The federal government's recognition of same-sex marriages regarding Medicare, Medicaid and Social Security benefits has done little to alleviate the confusion many Americans have about those benefits, according to experts who spoke, on March 24, at the 2015 American Society on Aging's Conference at the Hyatt Regency.
The programs have many "different parts, and different parts use different rules," said Karen Loewy, who heads up Lambda Legal's work for older LGBT adults and older adults with HIV/AIDS. She emphasized that the programs' administrators were striving to be culturally competent, but were dealing with complex regulations that were conceived decades before same-sex marriage was an issue.
At the core of many problems were the programs' eligibility requirements based either on laws of a "place of celebration"where a couple is marriedor their "place of domicile," where they reside. Medicare Part A, for example, relies on the place of domicile, while Medicare Part B relies on place of celebration.
As such, many older LGBT Americans leave a lot of money on the table, said Ellen Morgenstern, director of the National Committee to Preserve Social Security and Medicare Foundation. Her organization, in 2014, launched the "Know Your Rights Initiative," which holds town hall meetings so that older LGBT adults can be apprised of their rights and benefits under government benefit programs. The program is in the pilot stages in California right now, but will be expanded to other states.
"Social Security is the most byzantine program in terms of benefits, but is the most wonderful program in terms of keeping people out of poverty," she said, adding that anyone thinking they may be eligible to collect benefits should apply, even if they think their chances are slim. Should they be ruled ineligible, and that ruling is successfully appealed, payments will be backdated.
Casey Schwartz of the Medicare Rights Center emphasized that comprehensive financial planning is necessary for LGBT persons at all income levels. In fact, she said that most of the retirement-planning mistakes she has seen were made by well-off, financially savvy individuals.
"It's not people of limited means who make most of the mistakes," she said. "It's people who assume that, because they've figured out lots of complicated things in their lives, they'll be able to easily figure out [retirement planning]."
Another session at the conference addressed the needs of older LGBT adults for a gathering place, especially in communities without a sizeable LGBT population. Community senior centers fit the bill, but getting LGBT residents there can be a challenge, said presenters Robert Linscott, assistant director of the LGBT Aging Project at the Boston-based Fenway Institute, and Maryanne Ryan, outreach coordinator for the Orleans ( Massachusetts ) Council on Aging.
LGBTs often experience the same hardships when aging that their straight counterparts do, Linscott said, but often to a higher extent. Those include loneliness and social isolation, lack of caregiving resources, disconnection from elder services and family estrangement. Community engagement can turn many of those problems around, but it takes a significant commitment from a community center, requiring buy-in from all levels of its organization.
"All it takes is one negative comment or one bad look" for someone not to come back, Linscott said.
Community centers also need to seek out significant engagement with straight clients from the center, and plan sessions that balance education and social activities, he added. Ryan described how she organized such a group in Orleans, which is located on Cape Cod.
"Even if [your town] is more rural, there is a need out there," Ryan noted.

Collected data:
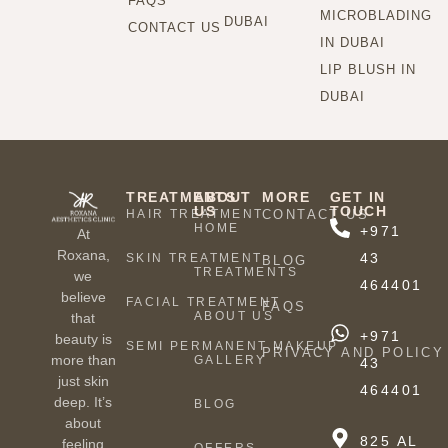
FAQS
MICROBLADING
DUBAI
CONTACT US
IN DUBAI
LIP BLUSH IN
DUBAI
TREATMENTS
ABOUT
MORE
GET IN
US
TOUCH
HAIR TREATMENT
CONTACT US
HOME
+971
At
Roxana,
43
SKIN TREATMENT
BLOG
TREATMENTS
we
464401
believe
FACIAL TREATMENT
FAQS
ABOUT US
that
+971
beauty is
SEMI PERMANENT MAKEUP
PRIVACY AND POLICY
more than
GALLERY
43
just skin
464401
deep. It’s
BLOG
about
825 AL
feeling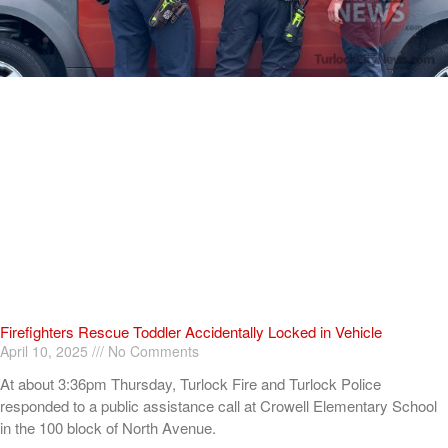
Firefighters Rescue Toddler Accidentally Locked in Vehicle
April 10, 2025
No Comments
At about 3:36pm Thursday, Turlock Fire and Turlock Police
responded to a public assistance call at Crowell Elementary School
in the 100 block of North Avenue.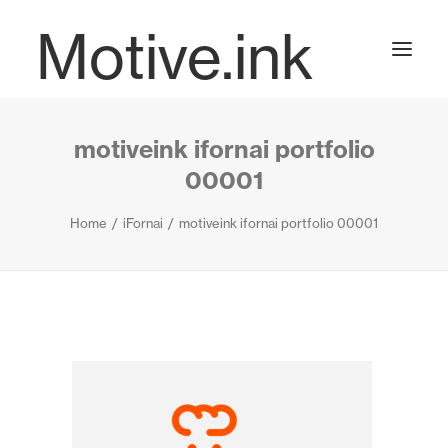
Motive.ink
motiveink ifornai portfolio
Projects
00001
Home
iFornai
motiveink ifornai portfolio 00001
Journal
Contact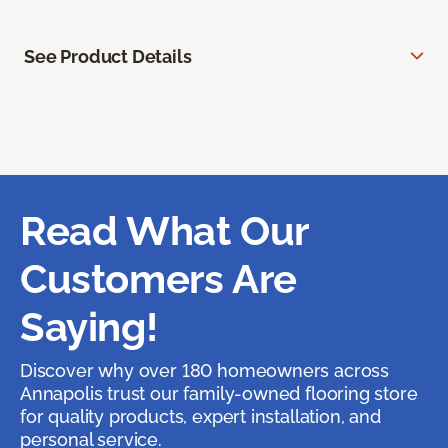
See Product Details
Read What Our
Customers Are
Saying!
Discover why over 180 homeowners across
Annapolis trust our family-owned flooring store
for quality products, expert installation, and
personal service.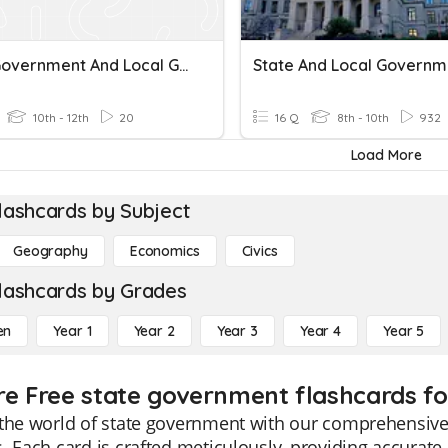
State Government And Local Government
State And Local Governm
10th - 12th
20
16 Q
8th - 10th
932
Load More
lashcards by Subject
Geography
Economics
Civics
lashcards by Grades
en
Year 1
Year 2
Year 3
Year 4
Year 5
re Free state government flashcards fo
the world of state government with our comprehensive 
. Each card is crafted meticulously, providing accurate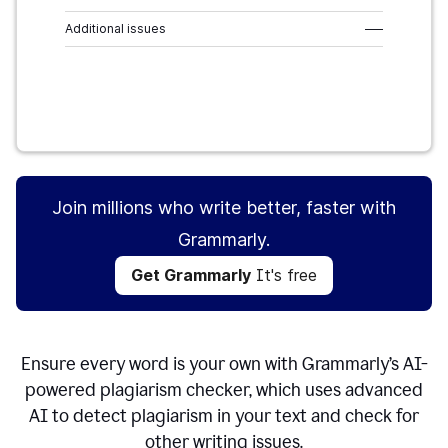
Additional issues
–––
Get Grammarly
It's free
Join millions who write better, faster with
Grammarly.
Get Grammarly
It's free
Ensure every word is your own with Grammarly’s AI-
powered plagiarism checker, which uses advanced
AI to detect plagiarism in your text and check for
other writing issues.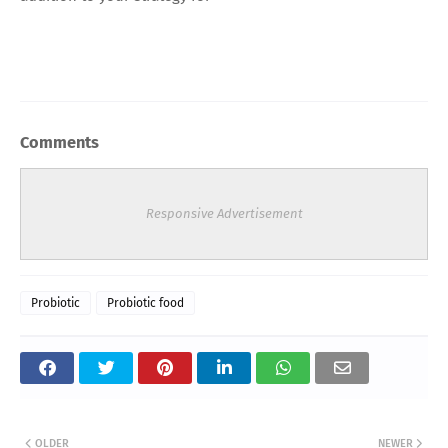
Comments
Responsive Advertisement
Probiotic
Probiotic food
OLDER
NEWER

Assignment: Please explain, using the article on government benefits for older LGBT adults above, why federal recognition of same-sex marriages has left many Americans still confused about Medicare, Medicaid and Social Security benefits. Answer in one to three sentences.

Output: The programs have many different parts that use different rules, under complex regulations written decades before same-sex marriage was an issue. Eligibility depends either on the laws of the "place of celebration," where a couple married, or the "place of domicile," where they live. Medicare Part A, for example, relies on the place of domicile, while Part B relies on the place of celebration.